Extracted data entries
━━━━━━━━

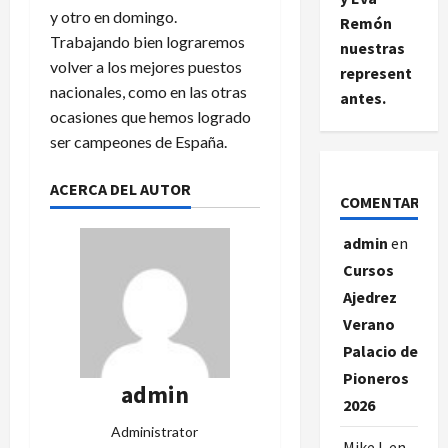
y otro en domingo.
Remón
Trabajando bien lograremos
nuestras
volver a los mejores puestos
represent
nacionales, como en las otras
antes.
ocasiones que hemos logrado
ser campeones de España.
ACERCA DEL AUTOR
COMENTARIOS
admin
en
Cursos
Ajedrez
Verano
Palacio de
Pioneros
admin
2026
Administrator
Mike L
en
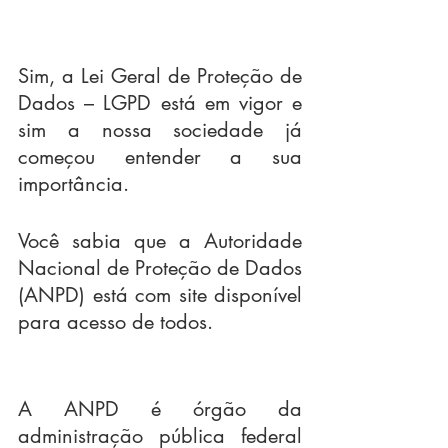
Sim, a Lei Geral de Proteção de 
Dados – LGPD está em vigor e 
sim a nossa sociedade já 
começou entender a sua 
importância.
Você sabia que a Autoridade 
Nacional de Proteção de Dados 
(ANPD) está com site disponível 
para acesso de todos.
A ANPD é órgão da 
administração pública federal 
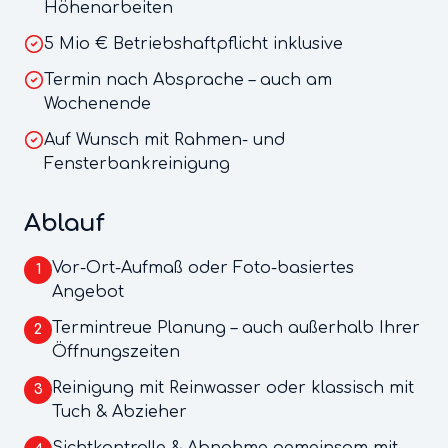
Höhenarbeiten
5 Mio € Betriebshaftpflicht inklusive
Termin nach Absprache – auch am
Wochenende
Auf Wunsch mit Rahmen- und
Fensterbankreinigung
Ablauf
Vor-Ort-Aufmaß oder Foto-basiertes
1
Angebot
Termintreue Planung – auch außerhalb Ihrer
2
Öffnungszeiten
Reinigung mit Reinwasser oder klassisch mit
3
Tuch & Abzieher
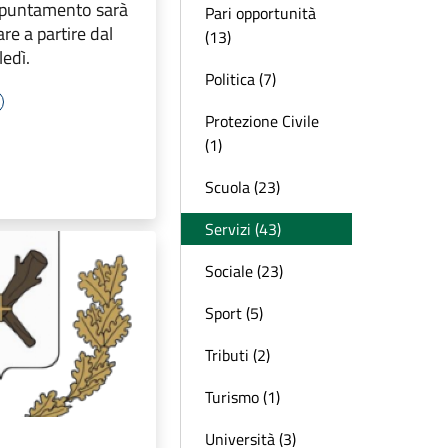
appuntamento sarà
Pari opportunità
re a partire dal
(13)
edì.
Politica (7)
Protezione Civile
(1)
Scuola (23)
Servizi (43)
Sociale (23)
Sport (5)
Tributi (2)
Turismo (1)
Università (3)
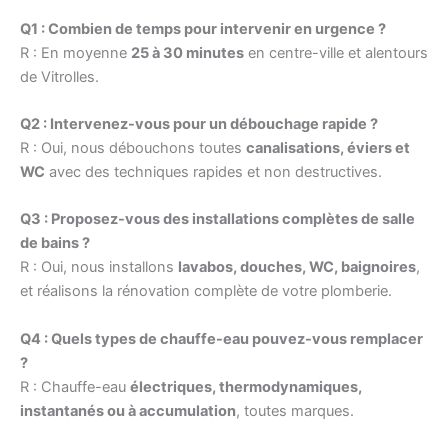
Q1 : Combien de temps pour intervenir en urgence ?
R : En moyenne
25 à 30 minutes
en centre-ville et alentours
de Vitrolles.
Q2 : Intervenez-vous pour un débouchage rapide ?
R : Oui, nous débouchons toutes
canalisations, éviers et
WC
avec des techniques rapides et non destructives.
Q3 : Proposez-vous des installations complètes de salle
de bains ?
R : Oui, nous installons
lavabos, douches, WC, baignoires
,
et réalisons la rénovation complète de votre plomberie.
Q4 : Quels types de chauffe-eau pouvez-vous remplacer
?
R : Chauffe-eau
électriques, thermodynamiques,
instantanés ou à accumulation
, toutes marques.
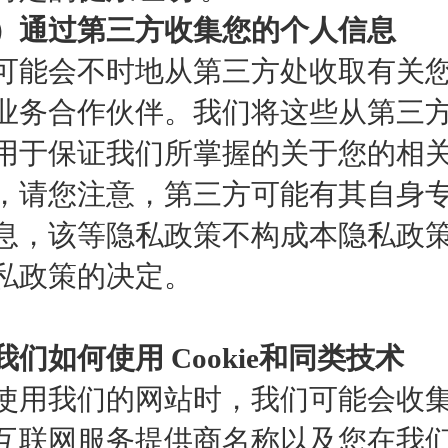
）通过第三方收集您的个人信息
可能会不时地从第三方处收取有关
业务合作伙伴。我们将这些从第三方
用于保证我们所掌握的关于您的相
，请您注意，第三方可能有其自身
息，该等隐私政策不构成本隐私政
私政策的决定。
我们如何使用 Cookie和同类技术
使用我们的网站时，我们可能会收
互联网服务提供商名称以及您在我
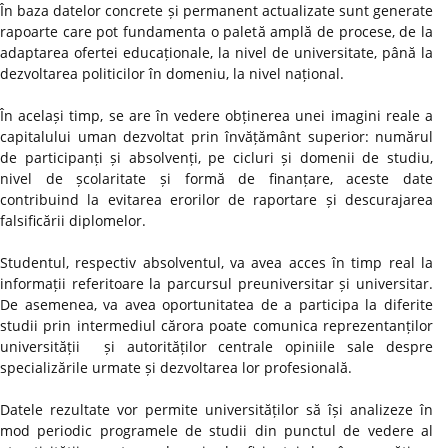
În baza datelor concrete și permanent actualizate sunt generate
rapoarte care pot fundamenta o paletă amplă de procese, de la
adaptarea ofertei educaționale, la nivel de universitate, până la
dezvoltarea politicilor în domeniu, la nivel național.
În același timp, se are în vedere obținerea unei imagini reale a
capitalului uman dezvoltat prin învățământ superior: numărul
de participanți și absolvenți, pe cicluri și domenii de studiu,
nivel de școlaritate și formă de finanțare, aceste date
contribuind la evitarea erorilor de raportare și descurajarea
falsificării diplomelor.
Studentul, respectiv absolventul, va avea acces în timp real la
informații referitoare la parcursul preuniversitar și universitar.
De asemenea, va avea oportunitatea de a participa la diferite
studii prin intermediul cărora poate comunica reprezentanților
universității și autorităților centrale opiniile sale despre
specializările urmate și dezvoltarea lor profesională.
Datele rezultate vor permite universităților să își analizeze în
mod periodic programele de studii din punctul de vedere al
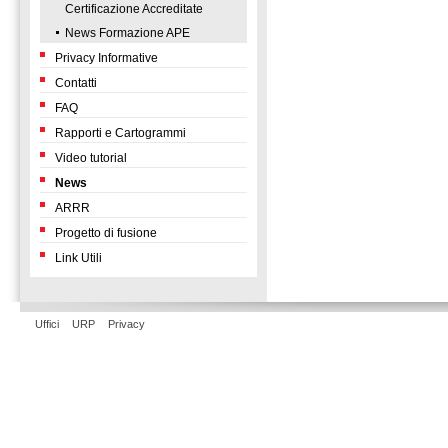
Certificazione Accreditate
News Formazione APE
Privacy Informative
Contatti
FAQ
Rapporti e Cartogrammi
Video tutorial
News
ARRR
Progetto di fusione
Link Utili
Uffici
URP
Privacy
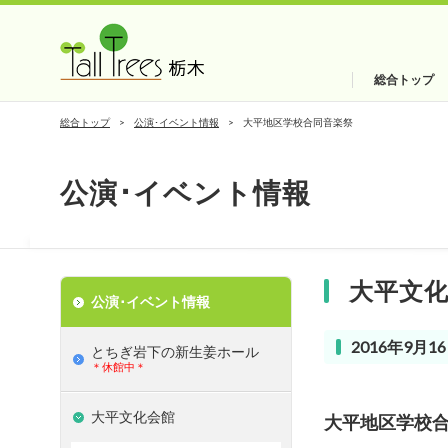
総合トップ
総合トップ
公演･イベント情報
大平地区学校合同音楽祭
公演･イベント情報
大平文
公演･イベント情報
2016年9月16
とちぎ岩下の新⽣姜ホール
＊休館中＊
大平文化会館
大平地区学校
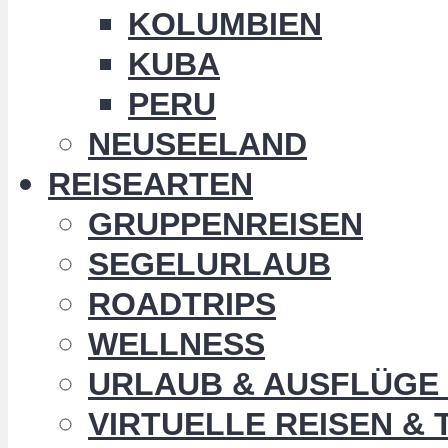
KOLUMBIEN
KUBA
PERU
NEUSEELAND
REISEARTEN
GRUPPENREISEN
SEGELURLAUB
ROADTRIPS
WELLNESS
URLAUB & AUSFLÜGE 
VIRTUELLE REISEN &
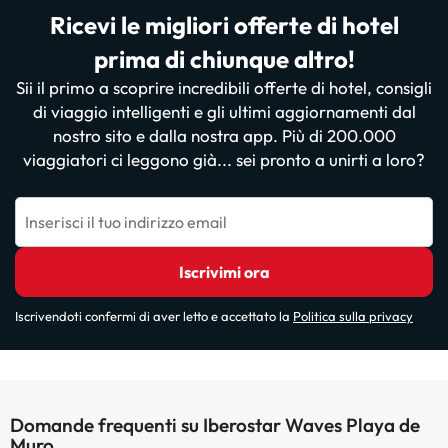
Ricevi le migliori offerte di hotel
prima di chiunque altro!
Sii il primo a scoprire incredibili offerte di hotel, consigli
di viaggio intelligenti e gli ultimi aggiornamenti dal
nostro sito e dalla nostra app. Più di 200.000
viaggiatori ci leggono già... sei pronto a unirti a loro?
Inserisci il tuo indirizzo email
Iscrivimi ora
Iscrivendoti confermi di aver letto e accettato la
Politica sulla privacy
Domande frequenti su Iberostar Waves Playa de
Muro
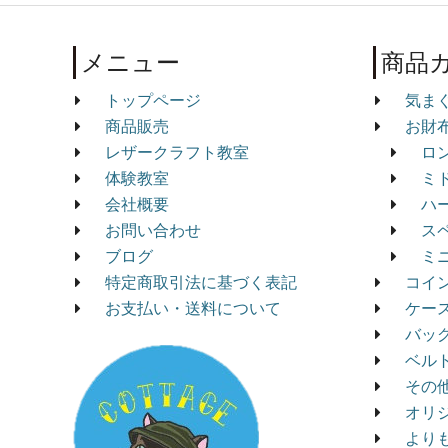
メニュー
商品
トップページ
気ま
商品販売
お財
レザークラフト教室
ロ
体験教室
ミ
会社概要
ハ
お問い合わせ
ス
ブログ
ミ
特定商取引法に基づく表記
コイ
お支払い・送料について
ケー
バッ
ベル
その
オリ
より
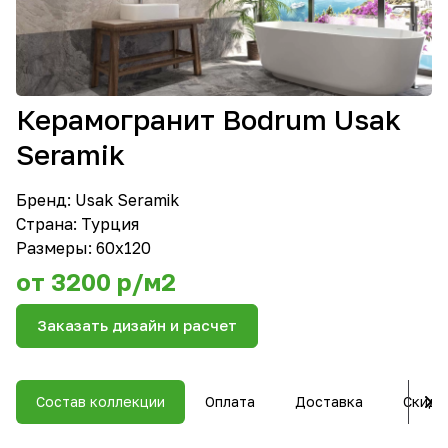
Керамогранит Bodrum Usak
Seramik
Бренд:
Usak Seramik
Страна: Турция
Размеры: 60х120
от 3200 р/м2
Заказать дизайн и расчет
Состав коллекции
Оплата
Доставка
Скидк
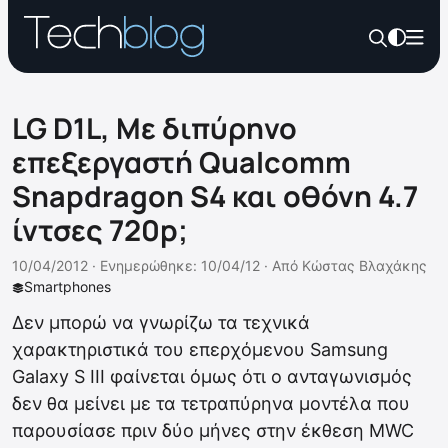
LG D1L, Με διπύρηνο
επεξεργαστή Qualcomm
Snapdragon S4 και οθόνη 4.7
ίντσες 720p;
10/04/2012 ·
Ενημερώθηκε: 10/04/12
·
Από
Κώστας Βλαχάκης
Smartphones
Δεν μπορώ να γνωρίζω τα τεχνικά
χαρακτηριστικά του επερχόμενου Samsung
Galaxy S III φαίνεται όμως ότι ο ανταγωνισμός
δεν θα μείνει με τα τετραπύρηνα μοντέλα που
παρουσίασε πριν δύο μήνες στην έκθεση MWC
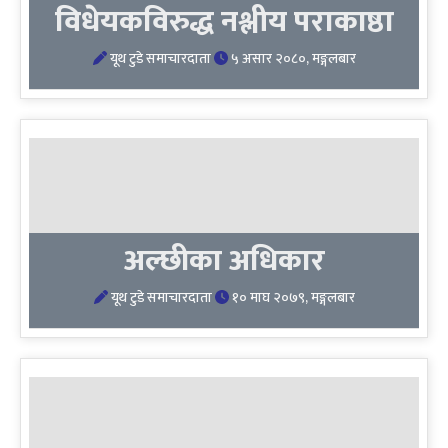
विधेयकविरुद्ध नश्लीय पराकाष्ठा
यूथ टुडे समाचारदाता
५ असार २०८०, मङ्गलबार
अल्छीका अधिकार
यूथ टुडे समाचारदाता
१० माघ २०७९, मङ्गलबार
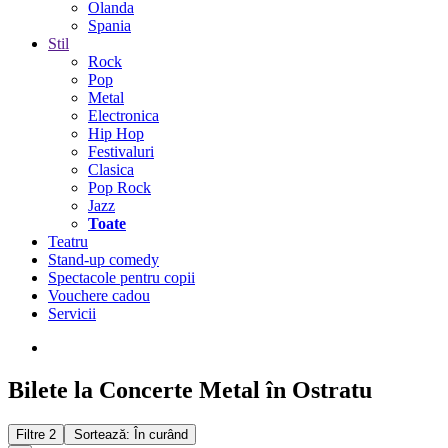
Olanda
Spania
Stil
Rock
Pop
Metal
Electronica
Hip Hop
Festivaluri
Clasica
Pop Rock
Jazz
Toate
Teatru
Stand-up comedy
Spectacole pentru copii
Vouchere cadou
Servicii
Bilete la Concerte Metal în Ostratu
Filtre
2
Sortează: În curând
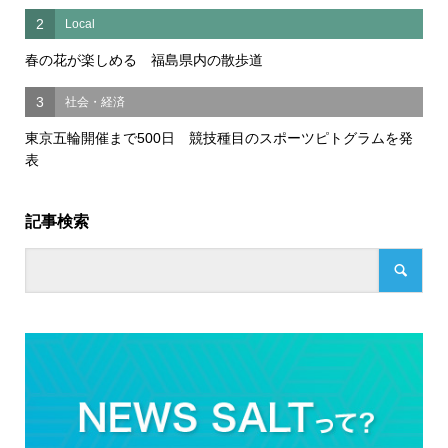
2
Local
春の花が楽しめる 福島県内の散歩道
3
社会・経済
東京五輪開催まで500日 競技種目のスポーツピトグラムを発
表
記事検索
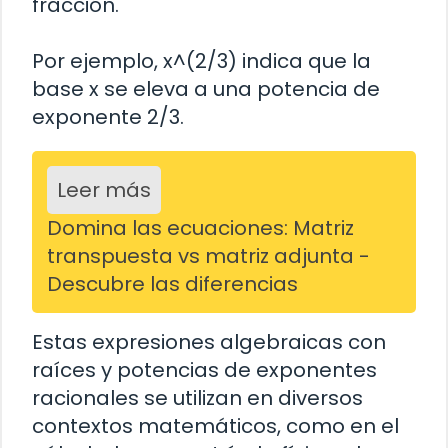
fracción.
Por ejemplo, x^(2/3) indica que la
base x se eleva a una potencia de
exponente 2/3.
Leer más
Domina las ecuaciones: Matriz
transpuesta vs matriz adjunta -
Descubre las diferencias
Estas expresiones algebraicas con
raíces y potencias de exponentes
racionales se utilizan en diversos
contextos matemáticos, como en el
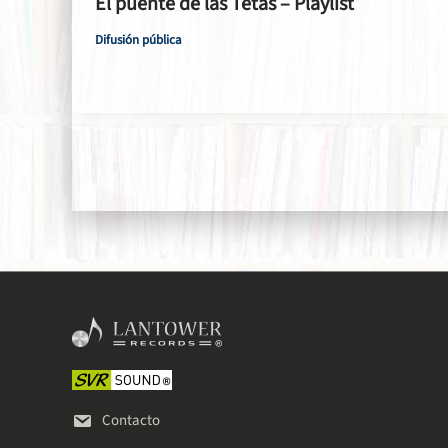
El puente de las Tetas – Playlist
Difusión pública
Contacto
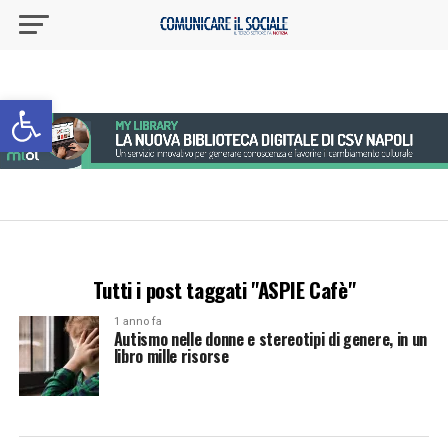
Apri la barra degli strumenti
Tutti i post taggati "ASPIE Cafè"
1 anno fa
Autismo nelle donne e stereotipi di genere, in un
libro mille risorse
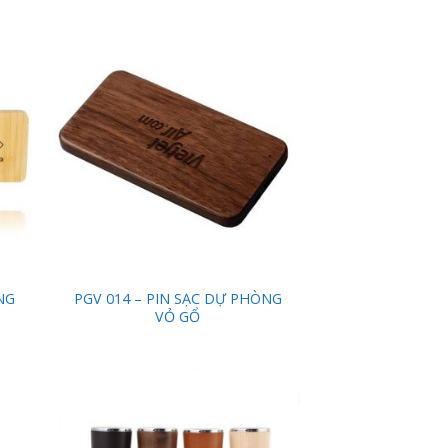
 to
Add to
list
Wishlist
NG
PGV 014 – PIN SẠC DỰ PHÒNG
VỎ GỔ
 to
Add to
list
Wishlist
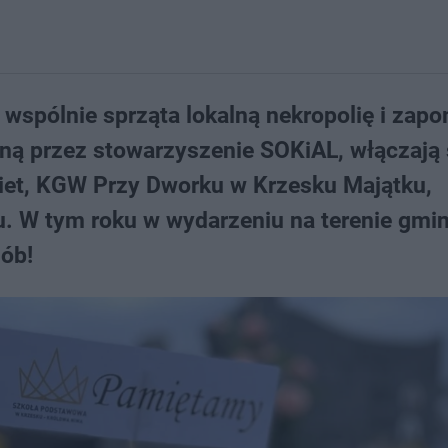
c wspólnie sprząta lokalną nekropolię i zap
ną przez stowarzyszenie SOKiAL, włączają 
iet, KGW Przy Dworku w Krzesku Majątku,
u. W tym roku w wydarzeniu na terenie gmi
ób!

━━━━━━━━

Goal of the exercise
Return every line of the items above that contains the string "está", treating uppercase and lowercase letters as distinct.

Expected answer
Dados – LGPD está em vigor e 
(ANPD) está com site disponível 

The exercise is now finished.